COLUMBIA, S.C. – Homeland Security has given South Carolina another extension to make changes to state drivers licenses. Right now, your South Carolina ID isn’t compliant with the country’s “Real ID Act,” which was enacted after the 9-11 attacks.
For now, you can use your driver’s license to get access to state military bases and to fly from state to state, but if changes aren’t made by January 2018, your ID alone won’t get you past security.
Briefing the state Senate Transportation Committee, Wednesday, South Carolina DMV Director, Kevin Shwedo explained what’s behind an extension to bring state id’s into compliance.
“The desired end state with the Real ID Act is to ensure that all 50 states conform to the law before September 30th of 2020,” said Shwedo. “If that happens and we have compliant cards, then people will be able to gain access through that entire period and into the future.”
The Real ID Act of 2005 “set standards for the issuance of sources of identification.” This includes verifying the id of every license applicant, conducting background checks and installing anti-counterfeit technology on each card.
The law hasn’t been a popular one in South Carolina, with some lawmakers calling it government overreach.
The State newspaper reports that in December meetings between Lt Governor Henry McMaster and military officials, they discussed the “headaches” the state could face if they didn’t comply with law.

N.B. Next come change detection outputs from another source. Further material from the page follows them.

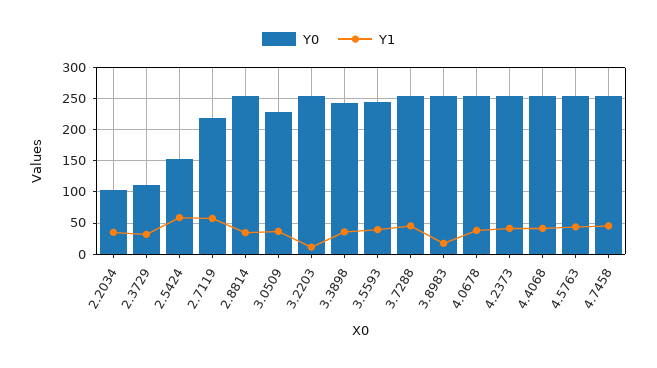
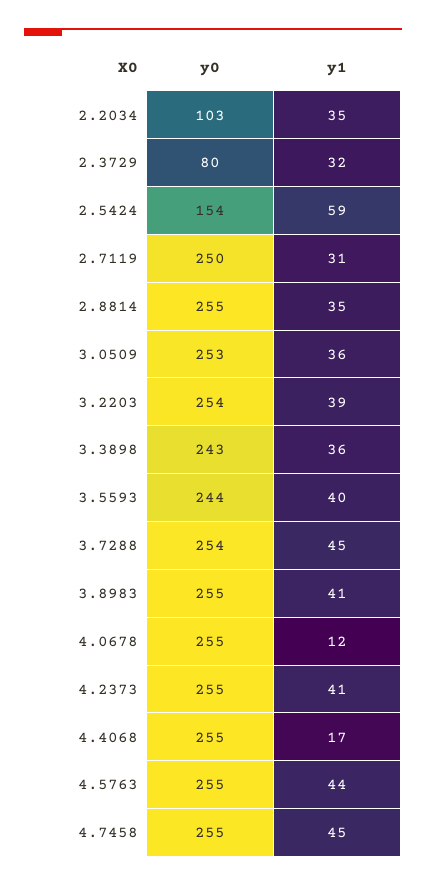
Y0, 2.3729: 110 -> 80
Y0, 2.7119: 220 -> 250
Y1, 2.7119: 60 -> 31
Y0, 3.0509: 230 -> 253
Y1, 3.2203: 10 -> 39
Y1, 3.8983: 20 -> 41
Y1, 4.0678: 40 -> 12
Y1, 4.4068: 40 -> 17

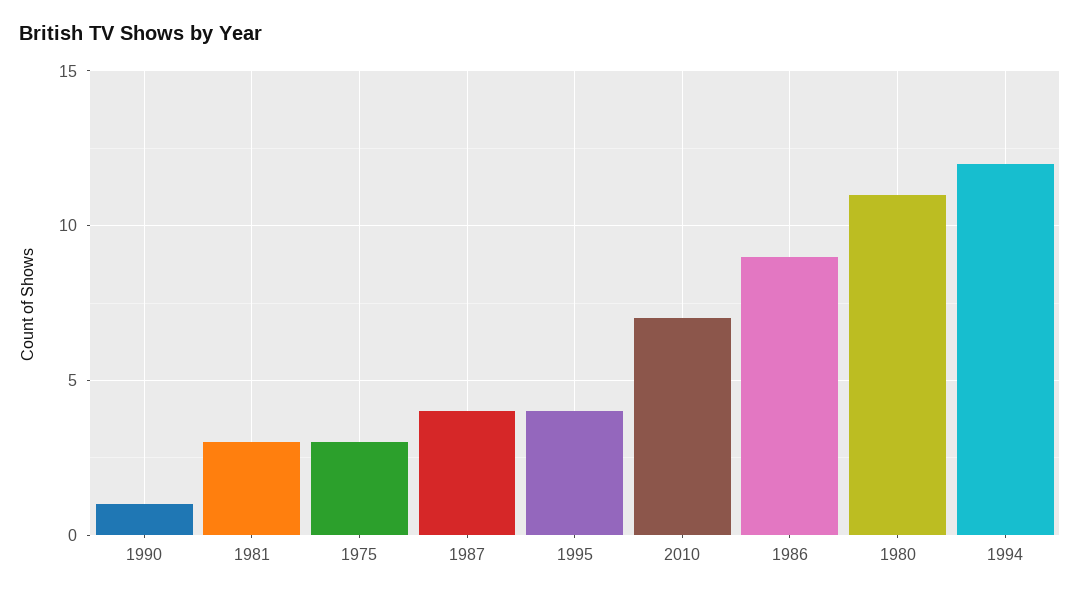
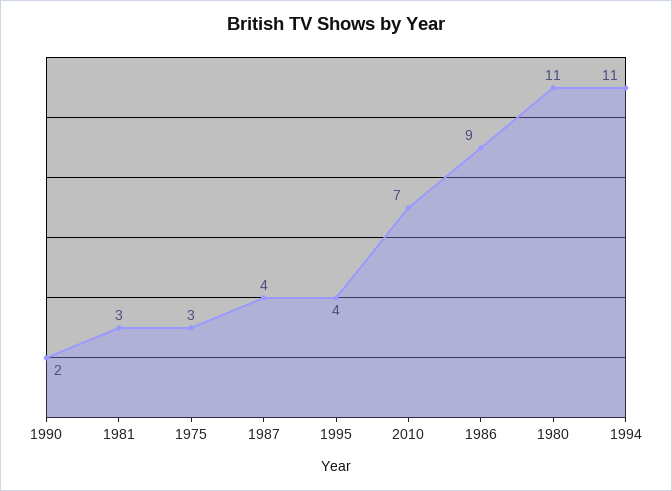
1990: 1 -> 2
1994: 12 -> 11

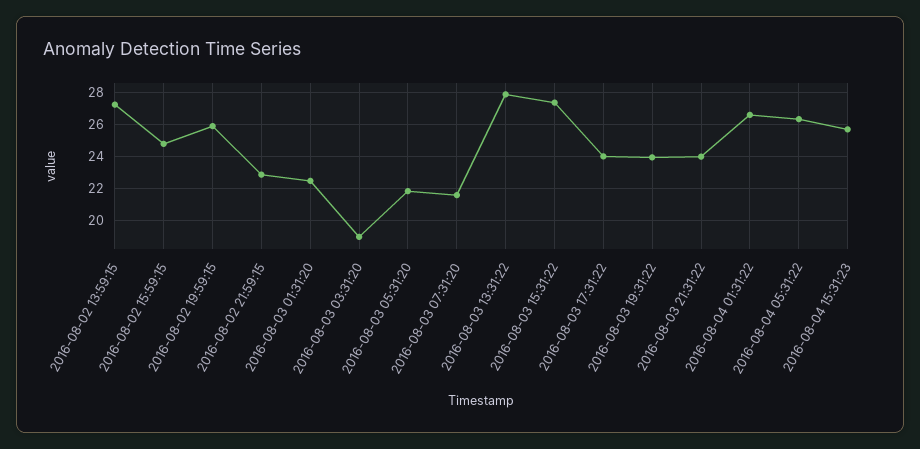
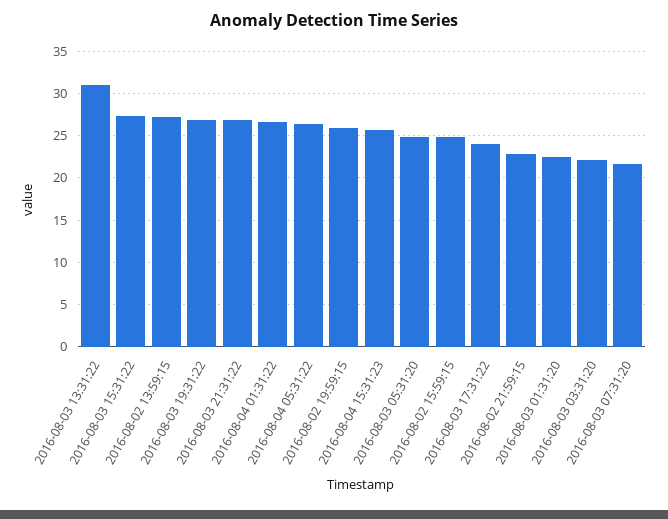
2016-08-03 03:31:20: 19 -> 22
2016-08-03 05:31:20: 22 -> 25
2016-08-03 13:31:22: 28 -> 31
2016-08-03 19:31:22: 24 -> 27
2016-08-03 21:31:22: 24 -> 27

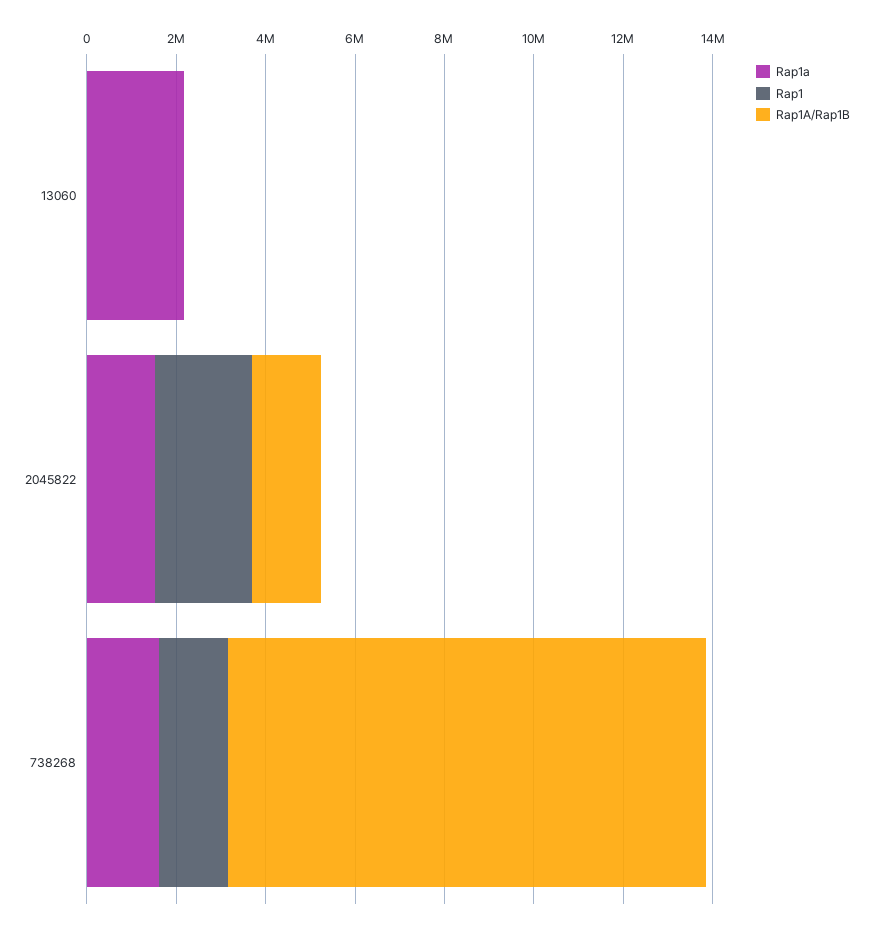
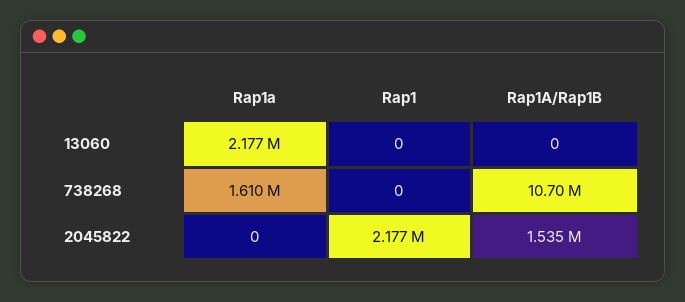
Rap1a, 2045822: 1500000 -> 0
Rap1, 738268: 1500000 -> 0

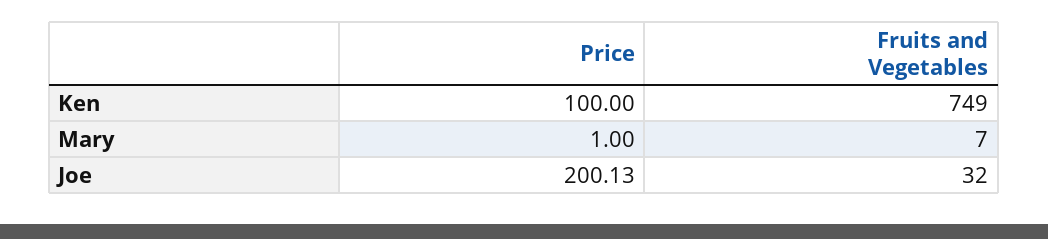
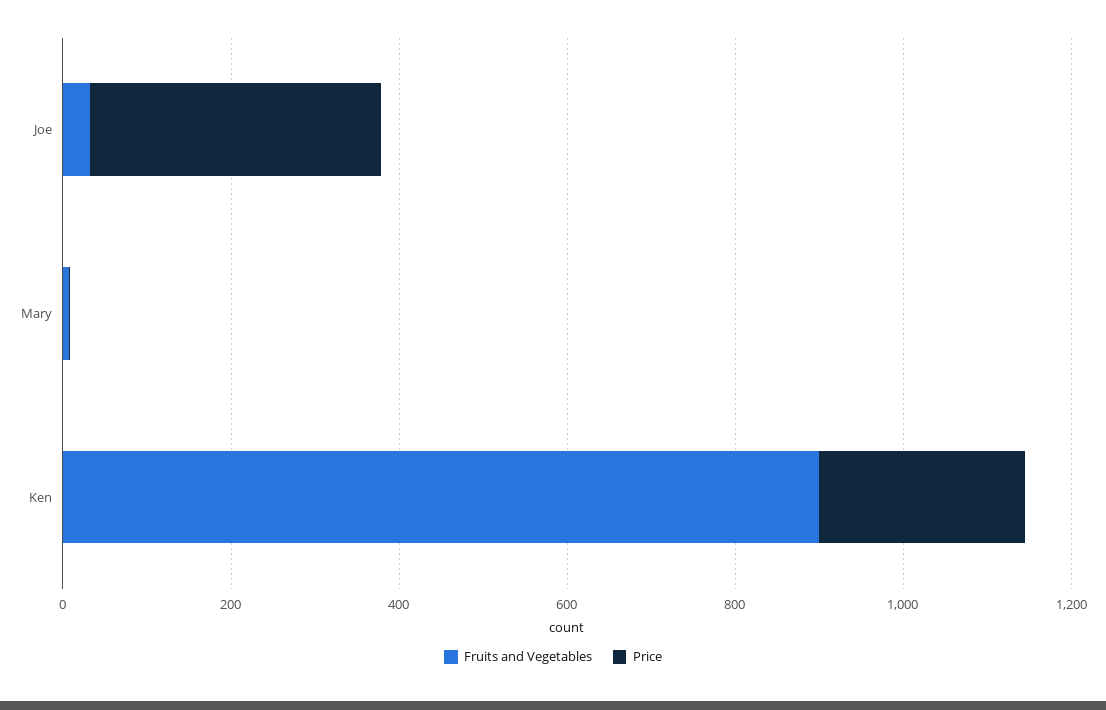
Price, Ken: 100 -> 250
Fruits and Vegetables, Ken: 749 -> 900
Price, Joe: 200.13 -> 350

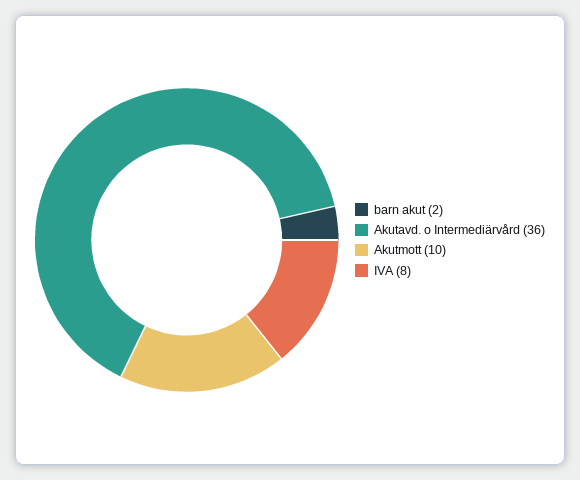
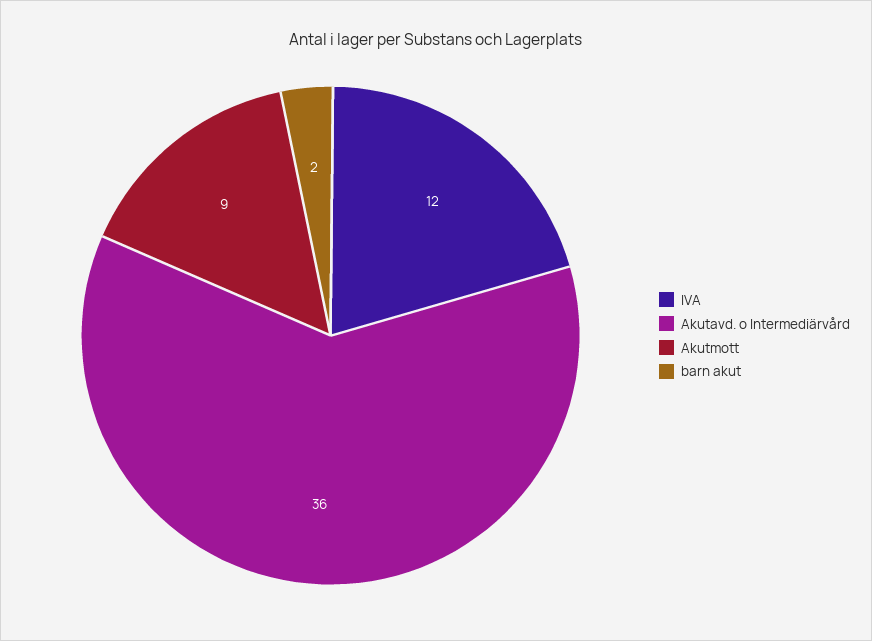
Akutmott: 10 -> 9
IVA: 8 -> 12

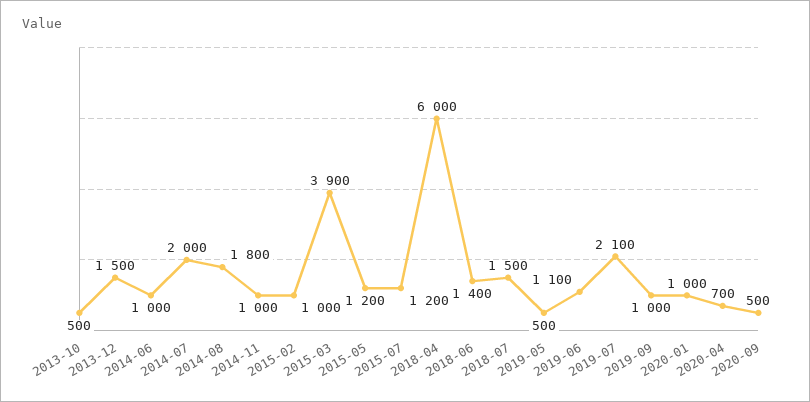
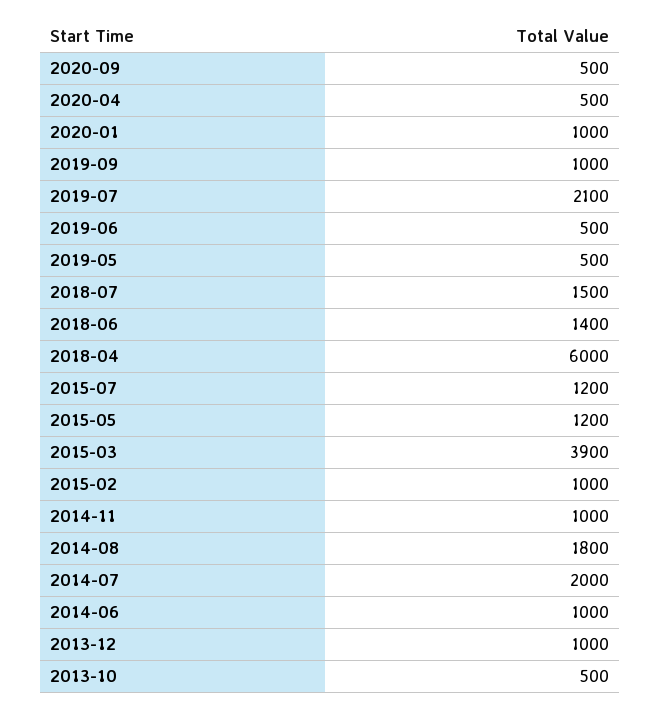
2013-12: 1500 -> 1000
2019-06: 1100 -> 500
2020-04: 700 -> 500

This includes denied civilian access to South Carolina military bases to make deliveries or do construction and the inability to use a driver’s license as an approved id to fly.
In a statement, Senator Larry Grooms who heads the Senate Transportation Committee said, “We look forward to working with the new administration to continue our common sense approach that we use here in South Carolina. Mr. Trump’s presidency cannot come soon enough.”